It is disturbing that Zimbabwe churns out 21 000 college graduates every year, 90% of whom end up in the wilderness for lack of employment.

NewsDay Editorial

We can imagine the agony experienced by these young, energetic people full of hope who discover, to their horror, that the years they put into study were just a waste.

The problem of unemployed graduates is multi-faceted. While we acknowledge that the onus is largely on the government to create jobs, we should also blame the curriculum that has failed to change with times.

Today’s world is changing at a fast pace and it is important that the curriculum is designed in such a way that it adapts to the community’s ever-changing needs.

The curriculum has to be relevant and it should change over time to satisfy both the learner’s and society’s needs. A survey in the informal sector today shows that a number of university graduates are learning new, useful skills for survival that are completely divorced from what they learned in college.

This should be a sign that the old college curriculums are no longer useful for the learner. It is a pity that we still have a curriculum that emphasises on job-hunting by the graduate rather than job-creation. The massive number of yearly graduands should tell us that we are now embarking on education for education’s sake.

What the country needs is outcome-based education whose philosophy is the empirical measurement of a student’s performance. Gone are the days when one could earn a living largely by arguing about issues.

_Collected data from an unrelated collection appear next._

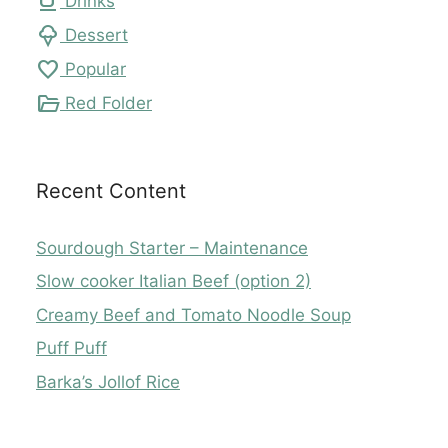
local_cafe
Drinks
icecream
Dessert
favorite
Popular
folder_open
Red Folder
Recent Content
Sourdough Starter – Maintenance
Slow cooker Italian Beef (option 2)
Creamy Beef and Tomato Noodle Soup
Puff Puff
Barka’s Jollof Rice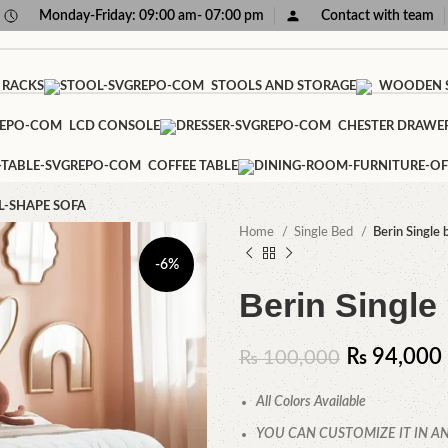
Monday-Friday: 09:00 am- 07:00 pm
Contact with team
 RACKS
STOOLS AND STORAGE
WOODEN S
LCD CONSOLE
CHESTER DRAWE
COFFEE TABLE
L-SHAPE SOFA
Home
Single Bed
Berin Single 
-6%
Berin Single
₨
94,000
₨
100,000
All Colors Available
YOU CAN CUSTOMIZE IT IN AN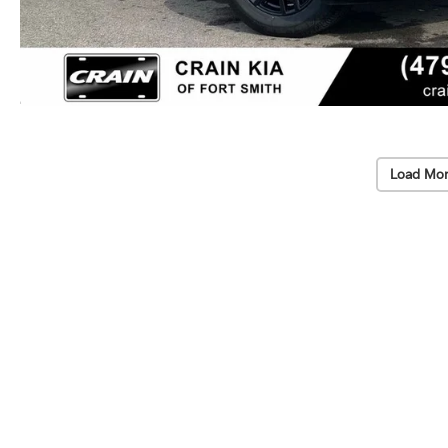
Load Mor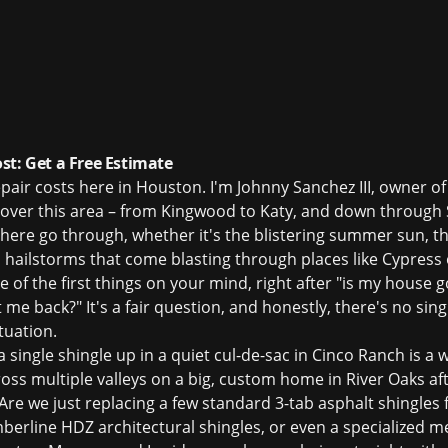
st: Get a Free Estimate
 repair costs here in Houston. I'm Johnny Sanchez III, owner o
l over this area – from Kingwood to Katy, and down through
 here go through, whether it's the blistering summer sun, 
 hailstorms that come blasting through places like Cypres
 of the first things on your mind, right after "is my house go
 me back?" It's a fair question, and honestly, there's no sin
tuation.
n a single shingle up in a quiet cul-de-sac in Cinco Ranch is 
oss multiple valleys on a big, custom home in River Oaks af
 Are we just replacing a few standard 3-tab asphalt shingles
berline HDZ architectural shingles, or even a specialized me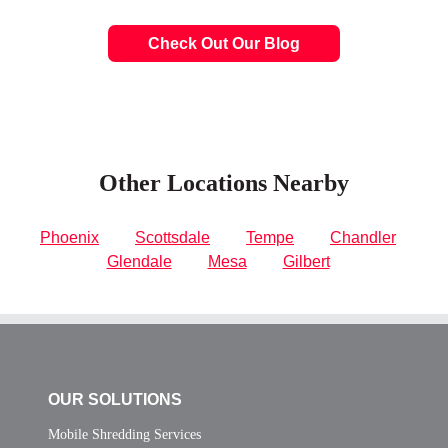
Check Out Our Blog
Other Locations Nearby
Phoenix
Scottsdale
Tempe
Chandler
Glendale
Mesa
Gilbert
OUR SOLUTIONS
Mobile Shredding Services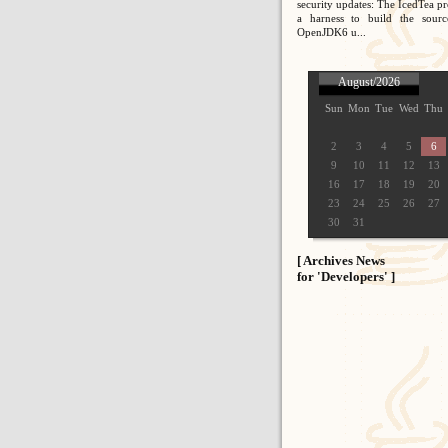
security updates: The IcedTea pr
a harness to build the sour
OpenJDK6 u...
August/2026
Sun
Mon
Tue
Wed
Thu
2
3
4
5
6
9
10
11
12
13
16
17
18
19
20
23
24
25
26
27
30
31
[ Archives News
for 'Developers' ]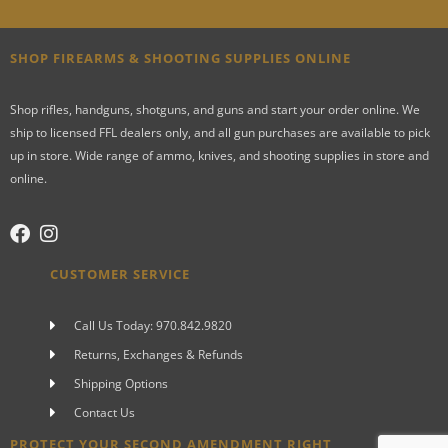
SHOP FIREARMS & SHOOTING SUPPLIES ONLINE
Shop rifles, handguns, shotguns, and guns and start your order online. We
ship to licensed FFL dealers only, and all gun purchases are available to pick
up in store. Wide range of ammo, knives, and shooting supplies in store and
online.
CUSTOMER SERVICE
Call Us Today: 970.842.9820
Returns, Exchanges & Refunds
Shipping Options
Contact Us
PROTECT YOUR SECOND AMENDMENT RIGHT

Today’s world calls for both thinkers and doers; our curricula have failed to produce such people. Our point of departure should be a clear vision of what we want our society to be, then develop a curriculum that equips students with skills to transform their lives and society at large.

The current scenario where degrees and diplomas are of no use to those who possess them should ring a warning bell. We need sober curriculum designers who understand the situation and ensure schooling is not divorced from society.

As long as we remain mired in traditional philosophies of education that place emphasis on inputs such as books per student, hours spent in school and the number of graduates churned out, education will never assist in solving the unemployment puzzle.

We should have a curriculum that targets outcomes such as relevant skills and knowledge acquired by the learner, reduction of unemployment and the creation of jobs/industry by college graduates.

Students should be assessed against relevant objectives that lead to social and economic transformation rather than on their academic achievements, as is the case now.

As long as we force the current, largely irrelevant curriculum on our graduates, we should forget about the much-touted idea that education reduces unemployment. It will continue to do the opposite.